• **Required task A**:
According to the forum post about time series efficiency, which four features were extracted from the univariate series and its time index?
• **Required task B**:
From the forum post about time series efficiency, print the passage starting at "x.pop('date')" and ending at "#x['monthly_avg']=x.groupby(['month'])['y'].transform('mean')".
• **Required task C**:
Proceed with the forum post about time series efficiency from the point where it stops.

• **Extract provided**:
Supervised Time Series efficiency improvement - python

The data that I have is hourly recorded over the past 4 months. I am building a time series model and I've tried several methods so far: Arima, LSTMs, Prophet but they can be quite slow for my task since I have to run the model on thousands of time series in different locations. So then I thought it might be interesting to transform it into a supervised problem and use regression.
I extracted 4 features from the univariate time series and its time index, namely: dayofweek, hour, daily average and hourly average. So at the moment I am using these 4 predictors but could possibly extract more(like beginning of the day, noon, etc-also if you have any other suggestions here they are very welcomed :) )
I've used XGBoost for the regression and here are parts of the code:
# XGB
import xgboost as xgb
from sklearn.model_selection import train_test_split
from sklearn.metrics import r2_score
# Functions needed
def convert_dates(x):
x['date'] = pd.to_datetime(x['date'])
#x['month'] = x['date'].dt.month
#x['year'] = x['date'].dt.year
x['dayofweek'] = x['date'].dt.dayofweek
x['hour'] = x['date'].dt.hour
#x['week_no'] = pd.to_numeric(x['date'].index.strftime("%V"))
x.pop('date')
return(x)
def add_avg(x):
x['daily_avg']=x.groupby(['dayofweek'])['y'].transform('mean')
x['hourly_avg'] = x.groupby(['dayofweek','hour'])['y'].transform('mean')
#x['monthly_avg']=x.groupby(['month'])['y'].transform('mean')
#x['weekly_avg']=x.groupby(['week_no'])['y'].transform('mean')
return x
xgb_mape_r2_dict = {}
I then run a for loop in which I select a location and build the model for it. Here I split the data into a train and test part. I knew there might be problems due to the Easter holidays in my country last week because those are rare events so that is why I split the training and test data in that manner. So I actually consider the data from the beginning of the year up to two weeks ago as training data and the very next week after that as test data.

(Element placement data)
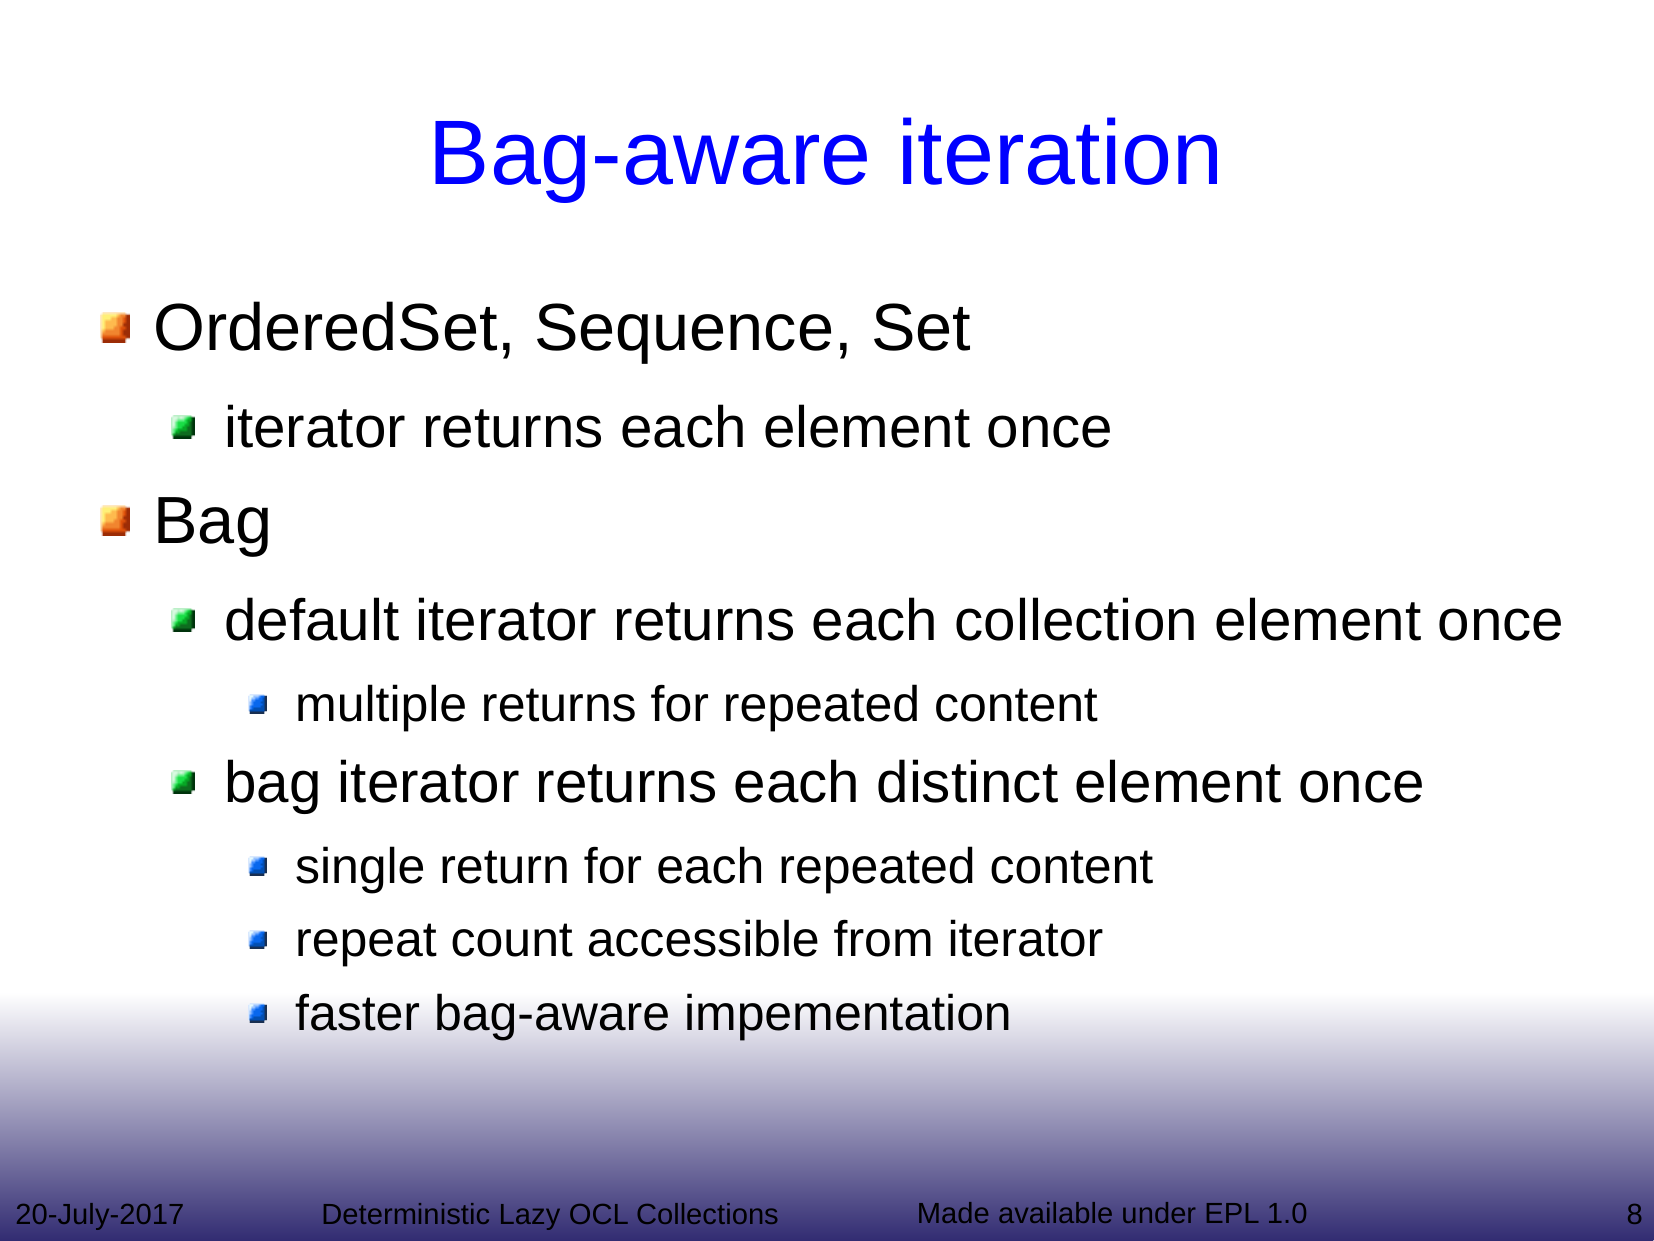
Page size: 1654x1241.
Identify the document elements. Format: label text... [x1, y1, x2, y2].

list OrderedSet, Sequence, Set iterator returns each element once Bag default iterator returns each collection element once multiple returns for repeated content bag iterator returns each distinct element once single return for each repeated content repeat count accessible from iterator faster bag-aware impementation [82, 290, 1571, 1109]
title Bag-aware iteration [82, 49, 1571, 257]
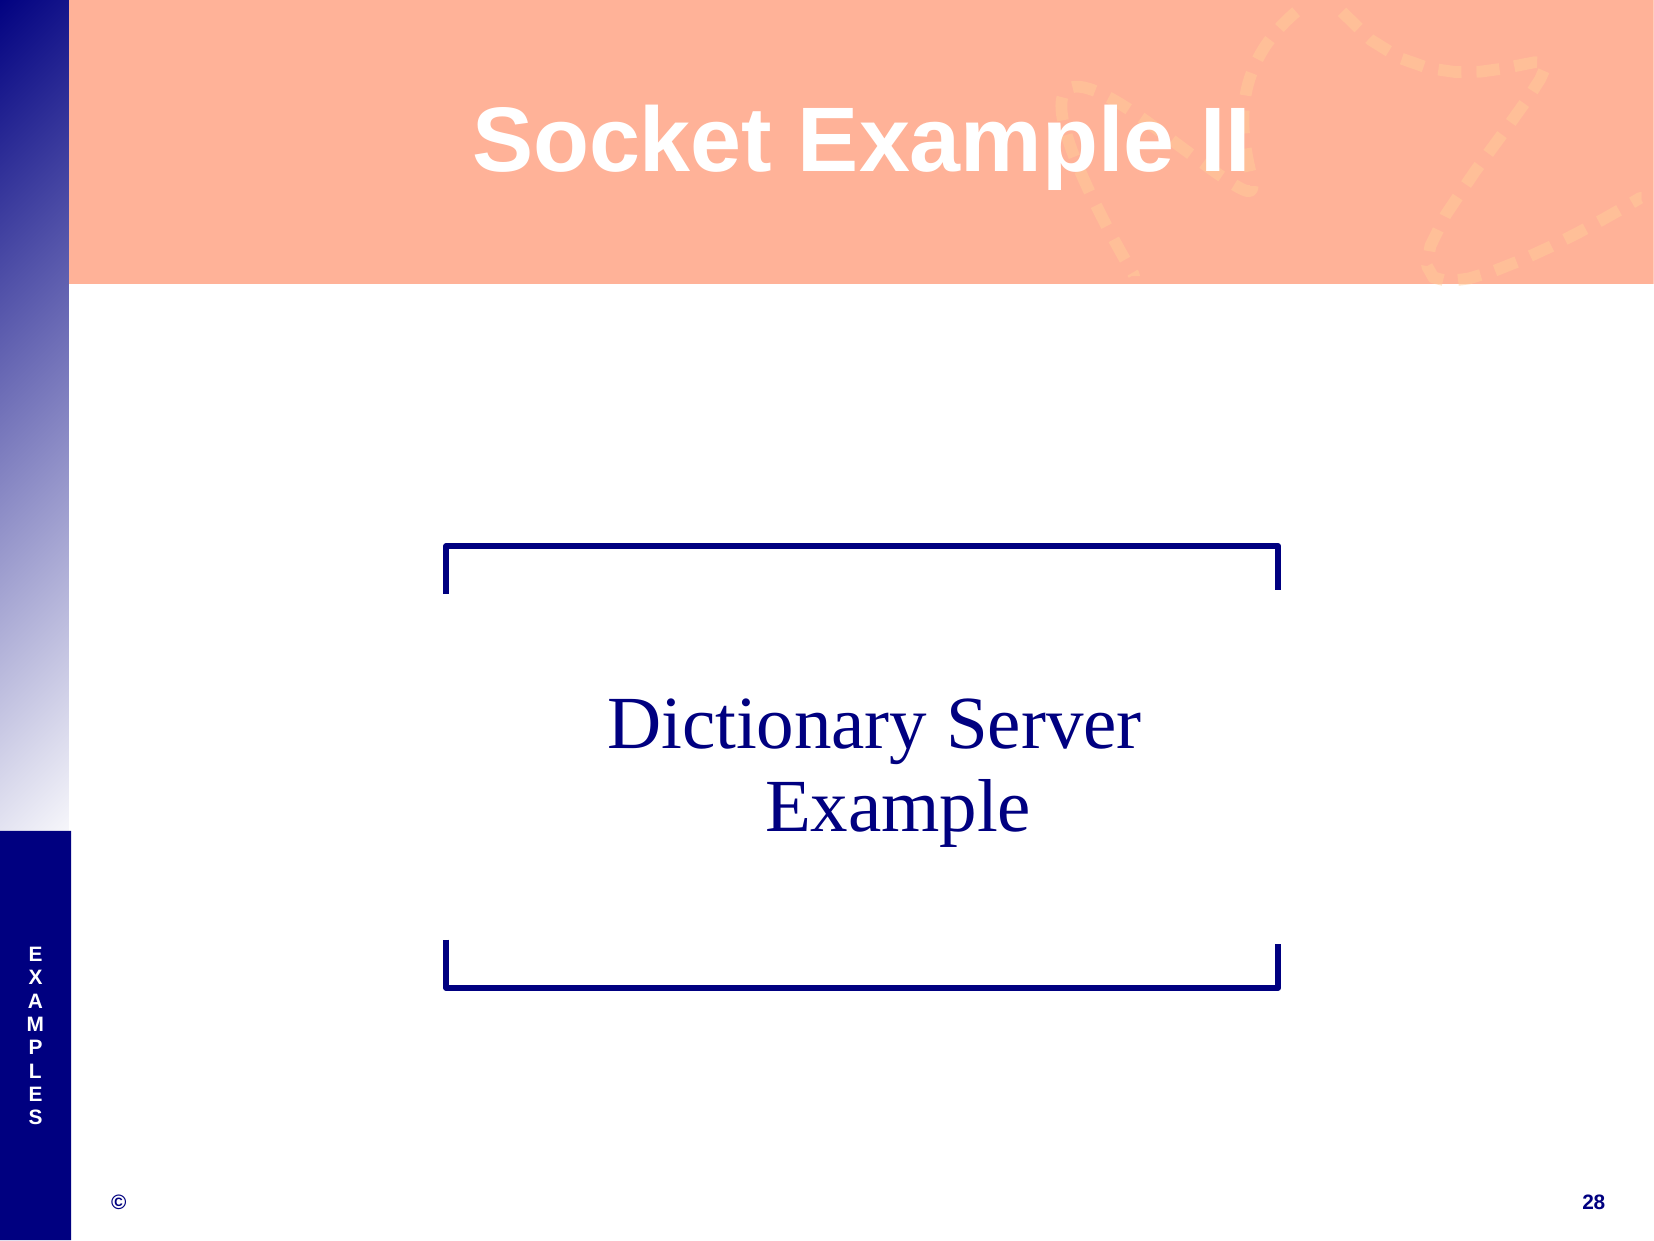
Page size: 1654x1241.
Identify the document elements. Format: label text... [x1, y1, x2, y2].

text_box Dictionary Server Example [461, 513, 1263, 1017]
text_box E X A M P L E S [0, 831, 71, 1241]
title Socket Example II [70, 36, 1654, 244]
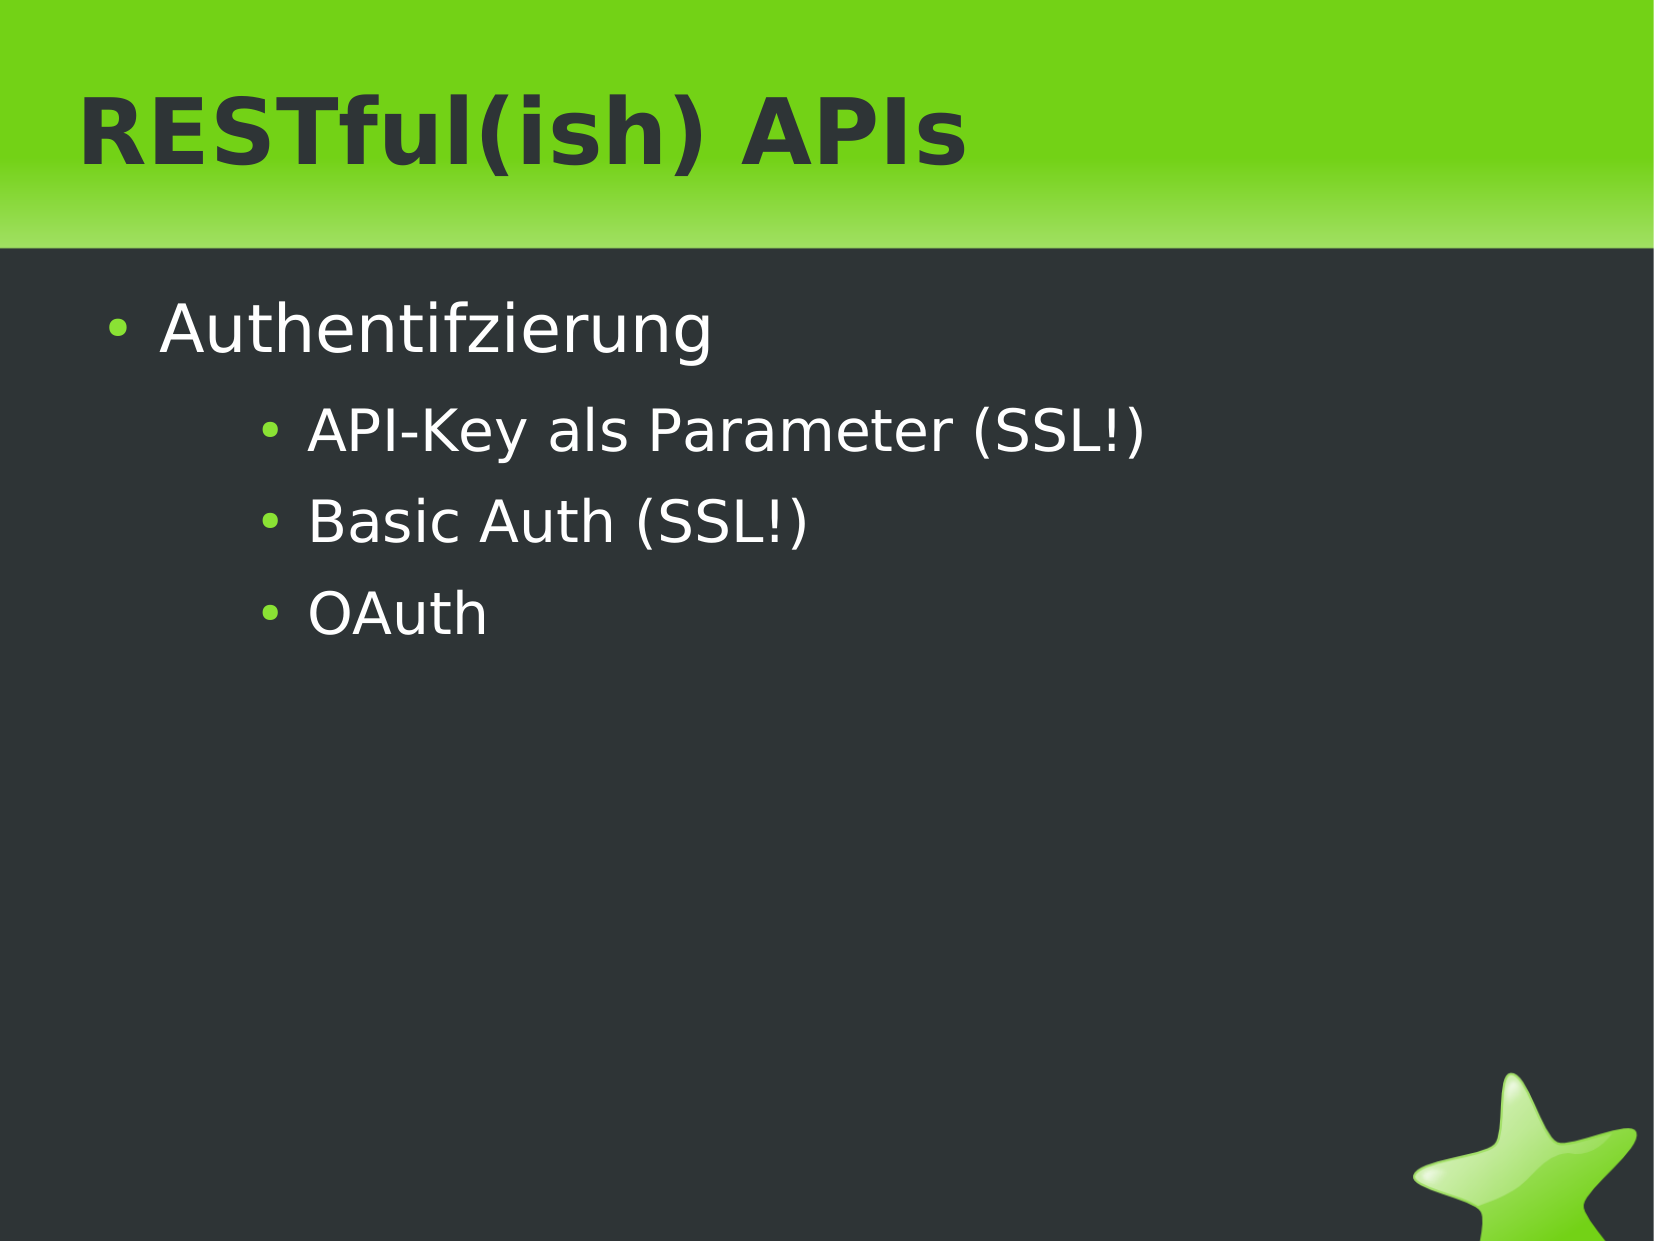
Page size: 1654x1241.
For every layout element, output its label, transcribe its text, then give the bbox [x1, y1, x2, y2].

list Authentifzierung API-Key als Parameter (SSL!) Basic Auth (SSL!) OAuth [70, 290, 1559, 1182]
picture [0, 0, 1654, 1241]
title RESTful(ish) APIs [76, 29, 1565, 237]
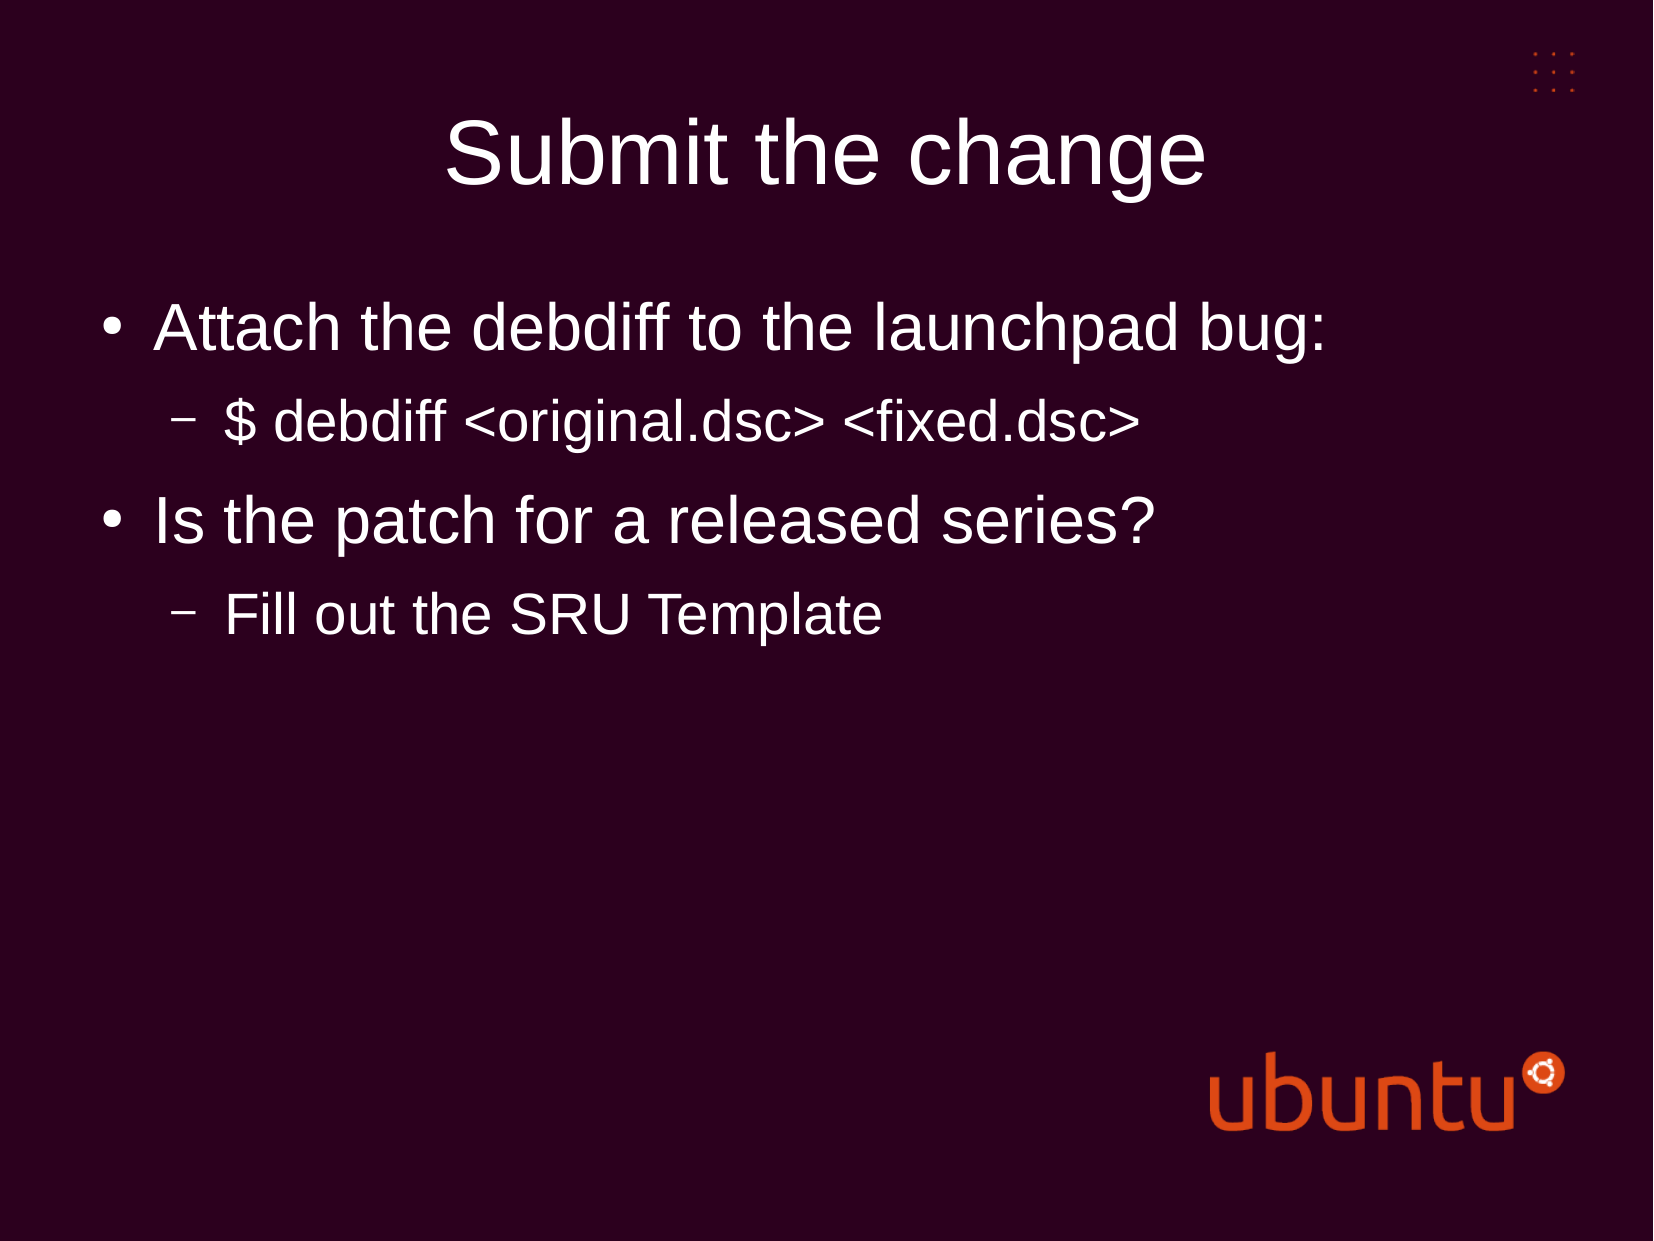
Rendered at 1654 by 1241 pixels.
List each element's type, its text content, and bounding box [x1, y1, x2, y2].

• **Exercise answer A**:
Day of week, hour, daily average and hourly average.

• **Exercise answer B**:
x.pop('date')
return(x)
def add_avg(x):
x['daily_avg']=x.groupby(['dayofweek'])['y'].transform('mean')
x['hourly_avg'] = x.groupby(['dayofweek','hour'])['y'].transform('mean')
#x['monthly_avg']=x.groupby(['month'])['y'].transform('mean')

• **Exercise answer C**:
for j in range(10,20):
data = df_all.loc[df_all['Cell_Id']==top_cells[j]]
data.drop(['Cell_Id', 'WDay'], axis = 1, inplace = True)
data['date'] = data.index
period = 168
data_train = data.iloc[:-2*period,:]
data_test = data.iloc[-2*period:-period,:]
data_train = convert_dates(data_train)
data_test = convert_dates(data_test)
data_train.columns = ['y', 'dayofweek', 'hour']
data_test.columns = ['y', 'dayofweek', 'hour']
data_train = add_avg(data_train)
daily_avg = data_train.groupby(['dayofweek'])['y'].mean().reset_index()
hourly_avg = data_train.groupby(['dayofweek', 'hour'])['y'].mean().reset_index()
Now, for the test data I add the past averages, namely the 7 daily averages from the past and the 168 hourly averages from the past as well. This is actually the part that takes the longest amount of time to run and I would like to improve its efficiency.
value_dict ={}
for k in range(168):
value_dict[tuple(hourly_avg.iloc[k])[:2]] = tuple(hourly_avg.iloc[k])[2]
data_test['daily_avg'] = 0
data_test['hourly_avg'] = 0
for i in range(len(data_test)):
data_test['daily_avg'][i] = daily_avg['y'][data_test['dayofweek'][i]]
data_test['hourly_avg'][i] = value_dict[(data_test['dayofweek'][i], data_test['hour'][i])]
My current run time is of 30 seconds for every iteration in the for loop which is way too slow because of the poor way that I use to add the averages in the test data. I would really appreciate if anyone could point out how could I implement this bit faster.
I will also add the rest of my code and make some other observations as well:
x_train = data_train.drop('y',axis=1)
x_test = data_test.drop('y',axis=1)
y_train = data_train['y']
y_test = data_test['y']
def XGBmodel(x_train,x_test,y_train,y_test):
matrix_train = xgb.DMatrix(x_train,label=y_train)
matrix_test = xgb.DMatrix(x_test,label=y_test)
model=xgb.train(params={'objective':'reg:linear','eval_metric':'mae'}
,dtrain=matrix_train,num_boost_round=500,
early_stopping_rounds=20,evals=[(matrix_test,'test')],)
return model
model=XGBmodel(x_train,x_test,y_train,y_test)
#submission = pd.DataFrame(x_pred.pop('id'))
y_pred = model.predict(xgb.DMatrix(x_test), ntree_limit = model.best_ntree_limit)
#submission['sales']= y_pred
y_pred = pd.DataFrame(y_pred)
y_test = pd.DataFrame(y_test)
y_test.reset_index(inplace = True, drop = True)
compare_df = pd.concat([y_test, y_pred], axis = 1)
compare_df.columns = ['Real', 'Predicted']
compare_df.plot()
mape = (np.abs((y_test['y'] - y_pred[0])/y_test['y']).mean())*100
r2 = r2_score(y_test['y'], y_pred[0])
xgb_mape_r2_dict[top_cells[j]] = [mape,r2]
I've used both R-squared and MAPE as accuracy measures although I don't think MAPE is indicated anymore since I've transformed the time series problem into a regression problem. Any thoughts on your part on this subject?
Thank you very much for your time and consideration. Any help is very much appreciated.
Update: I have managed to fix the issue using pandas' merge. I've first created two dataframes containing the daily averges and hourly averages from the training data and then merged these ataframes with the test data:
data_test = merge(data_test, daily_avg,['dayofweek'],'daily_avg')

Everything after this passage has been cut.